**PAGE TEXT**
--- --- ---
SECTION 7. (a) Not later than July 1, 2026, the environmental policy act office shall determine a meaningful review threshold, scaled for different types of environments, which would require projects engaging in a certain level of permanent conversion of natural and working lands as well as freshwater wetlands and coastal wetlands to undergo an environmental impact review and to sequentially avoid, minimize or, if impacts cannot be avoided or minimized, mitigate impacts to natural and working lands and freshwater wetlands and coastal wetlands. The review threshold shall further the goals under subsection (a) of section 13 of chapter 21N of the General Laws, as inserted by this act.
(b) Not later than July 1, 2025, the environmental policy act office shall develop methodologies for quantifying the greenhouse gas emissions implications of land clearing and farmland development, using regional and peer reviewed data when possible, and potential options for mitigation.
--- --- ---
**RECORDED INFORMATION**
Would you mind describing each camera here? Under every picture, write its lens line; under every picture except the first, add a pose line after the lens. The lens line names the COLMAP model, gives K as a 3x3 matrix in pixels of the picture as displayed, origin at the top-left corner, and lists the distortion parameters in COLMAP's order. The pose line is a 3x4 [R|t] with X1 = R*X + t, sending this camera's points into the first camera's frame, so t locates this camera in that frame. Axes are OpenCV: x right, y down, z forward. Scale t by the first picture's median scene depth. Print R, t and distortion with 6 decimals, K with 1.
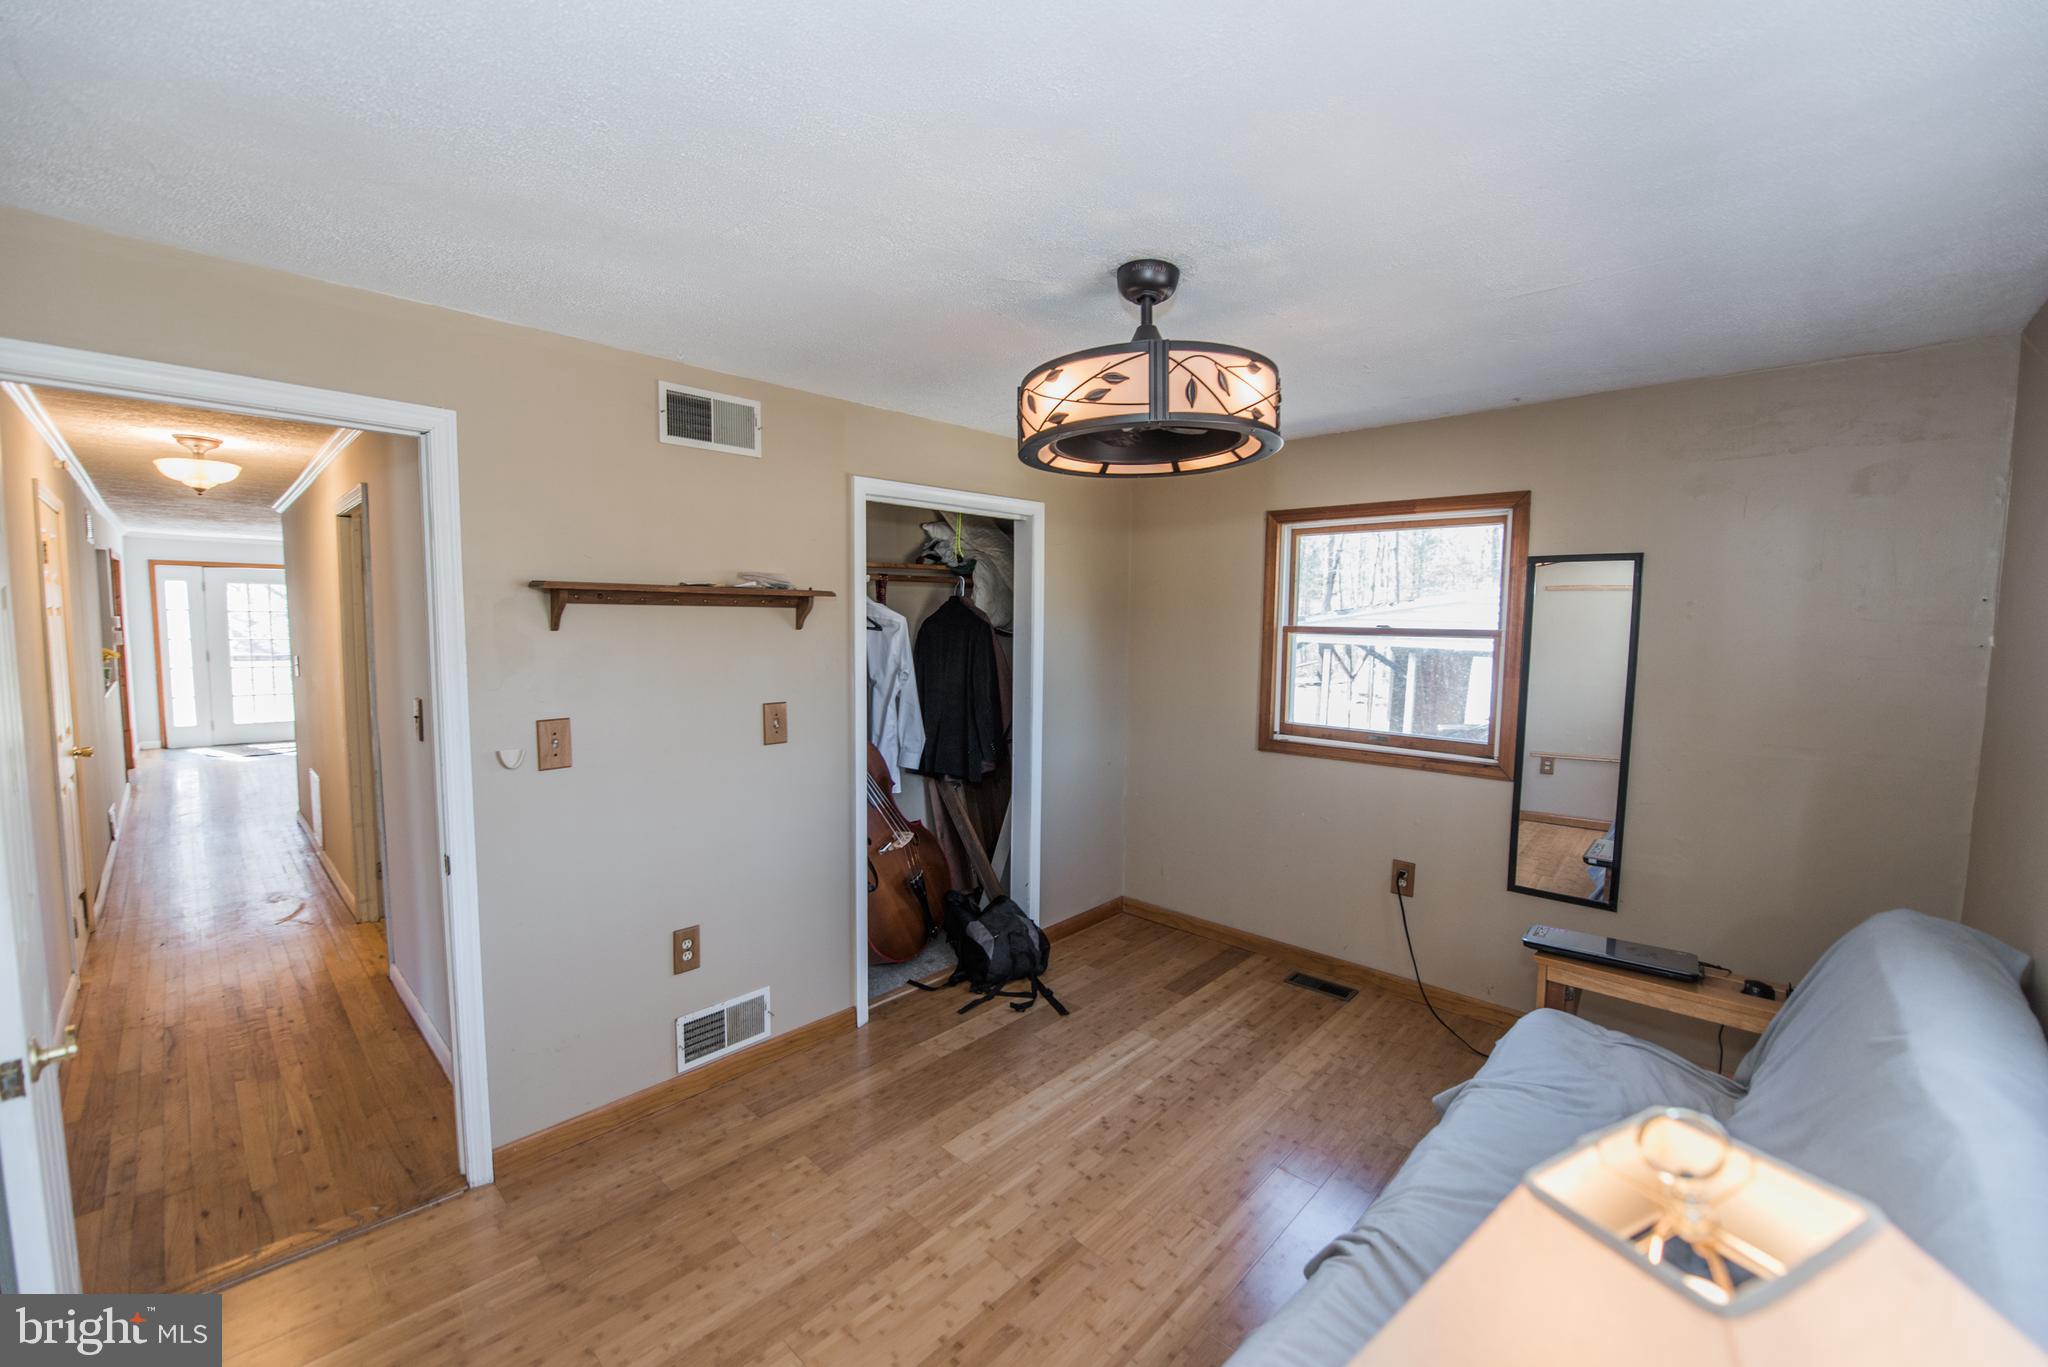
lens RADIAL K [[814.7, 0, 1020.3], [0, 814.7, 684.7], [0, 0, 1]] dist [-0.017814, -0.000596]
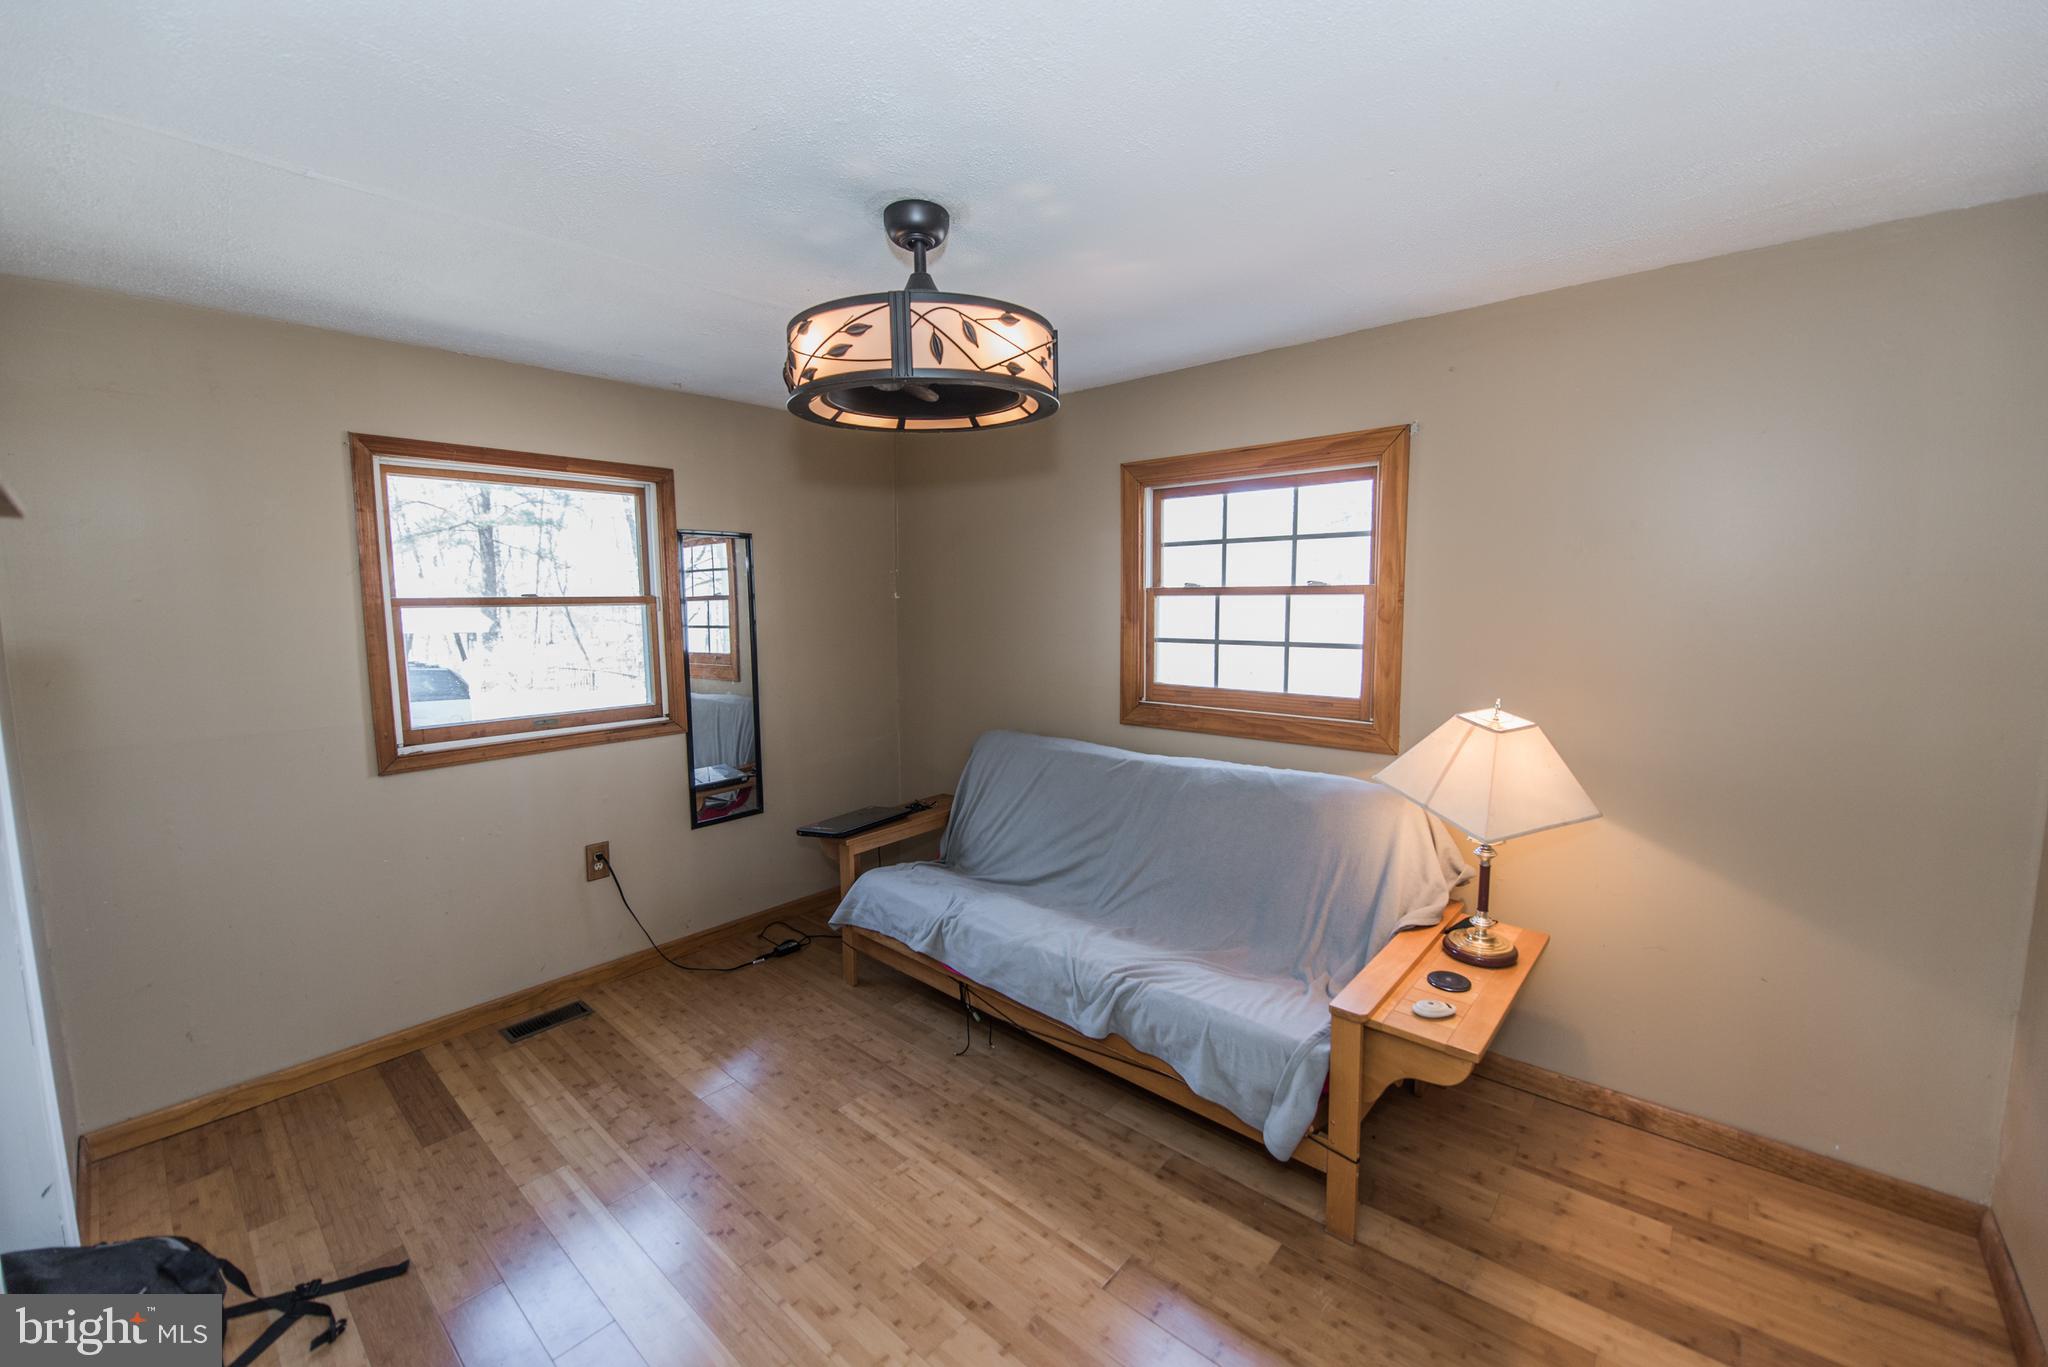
--- --- ---
**WORK INSTRUCTION A**
Turn the paragraph of the Section 7 text that begins "(b) Not later than July 1, 2025" into a short bulleted list that keeps its main facts.
**WORK INSTRUCTION B**
Carry on the Section 7 text on land conversion and emissions from its last sentence.
The listing comes from a different source than the Section 7 text.

**ANSWER BOX A**
- Deadline: no later than July 1, 2025
- Responsible body: the environmental policy act office
- Duty: develop methods to quantify the greenhouse gas emissions implications of land clearing and farmland development
- Data: use regional and peer-reviewed data when possible
- Also include: potential options for mitigation

**ANSWER BOX B**
(c) Six months before finalizing the review threshold and methodologies under subsections (a) and (b) of this section, the environmental policy office shall publish a proposed draft review threshold and proposed draft methodologies and solicit public comment on the proposals. The office shall also solicit comments from the joint committee on environment and natural resources and the joint committee on agriculture. The committees may hold a joint public hearing on the submitted review threshold and methodologies.